Simply a lapse in doing a good background check on the officer is not going to lead to liability on the dept.
Yet if the dept./school/office knew of problems through complaints and had held hearings on the matter and the Defendant continued employment, then the dept./school/office would be held liable for any future harm caused.
Under this COA, can get at least nominal damages if proved; however, no presumed damages.
B. Negligence is not enough- there must be an intentional or reckless disregard of an individual’s civil rights. Can only get the dept./school/office if the violator was acting under color of state law (as a state actor) of which a policy, practice, or custom causally led to the violation.
Returning a child to a bad home, child subsequently dies, could have been negligence on behalf of state but not intentional or reckless.
These cases are easy to plead but hard to prove. Massive difference in the evidence from negligence to intentional/reckless.
C. 14th Amendment/ Due Process Violations- determined by looking at the State law definition of "liberty" and "property". All property rights are determined by the state.
VI. Misuse of Legal Proceedings-
A. Civil Proceedings- § 674, elements to have this COA:
1. The proceeding you are suing on must have terminated in your favor.
2. There must have been lack of probable cause (D was not reasonable in filing the proceeding, lack of evidence- reasonable person standard).
3. D must have acted with malice (ill will, hatred, & spite).
4. You must have accrued special damages; in TX these do not include attorney’s fees or higher insurance costs (min. rule).
B. Criminal Proceedings- same as civil except as long as the person was not "mean-spirited" in filing this then they are privileged to this COA (just did it to piss you off or hurt you). If you have been indicted by a grand jury then there is probable cause. Criminal is NOT ON THE FINAL EXAM.
Short of a Statute allowing it, you can’t get attorney’s fees in USA when you win-majority rule.
Texas now has rule 13 which provides for sanctions if you file a lawsuit that you know is frivolous. However, if you know you are going to lose but are trying to change the law, then tell the court at the outset and you will not get sanctioned.
VII. Misrepresentation- A COA used to make the lie come true!
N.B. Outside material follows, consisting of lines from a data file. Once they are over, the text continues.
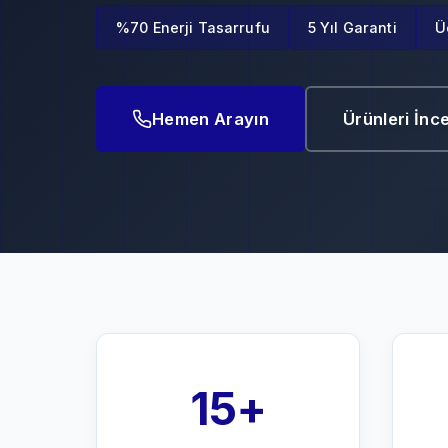
%70 Enerji Tasarrufu
5 Yıl Garanti
Ü
Hemen Arayın
Ürünleri İnc
15+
In this COA, you keep the article/land and sue for damages to make the misrepresentation of it come true; plus you can sue for any emotional anguish that comes with the misrepresentation. § 531 & 533.
Elements:
1. False statement of fact made with Scienter. Have to be able to prove or disprove with outside evidence; cannot just be an opinion.
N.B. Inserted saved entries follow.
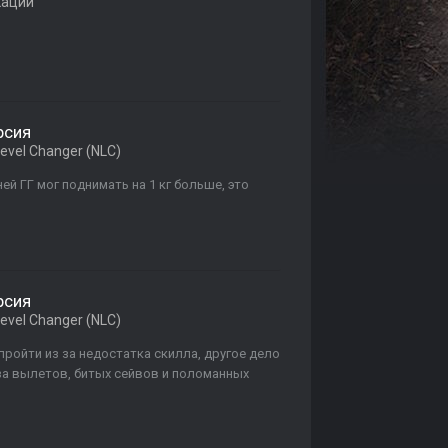
кации
рсия
evel Changer (NLC)
ей ГГ мог поднимать на 1 кг больше, это
рсия
evel Changer (NLC)
пройти из за недостатка скилла, другое дело
 за вылетов, битых сейвов и поломанных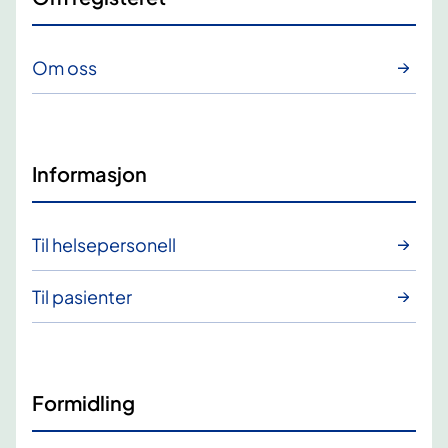
Om oss
Informasjon
Til helsepersonell
Til pasienter
Formidling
Scienter= knowing it was false or a negligent disregard of the truth.
2. D had to intend/expect P (or a certain class of P’s) to rely on the false statement to his detriment.
NOT just any foreseeable P but must be a specific P (or class of P’s).
There is no "transferred intent" on a fraud or deceit case.
If you sell someone some land for $ 25000 and tell them it is worth $ 50000 and it turns out to be only worth $ 5000, then they can sue you for $ 45000.
There is no contributory negligence defense here, the fool has a COA. I’ll sell you the Eiffel tower is actionable.
There is now a limited COA for negligent misrepresentation in some areas, § 552.
However, D has no duty to disclose facts, only has a duty not to conceal facts or things P would not find by his own reasonable investigation.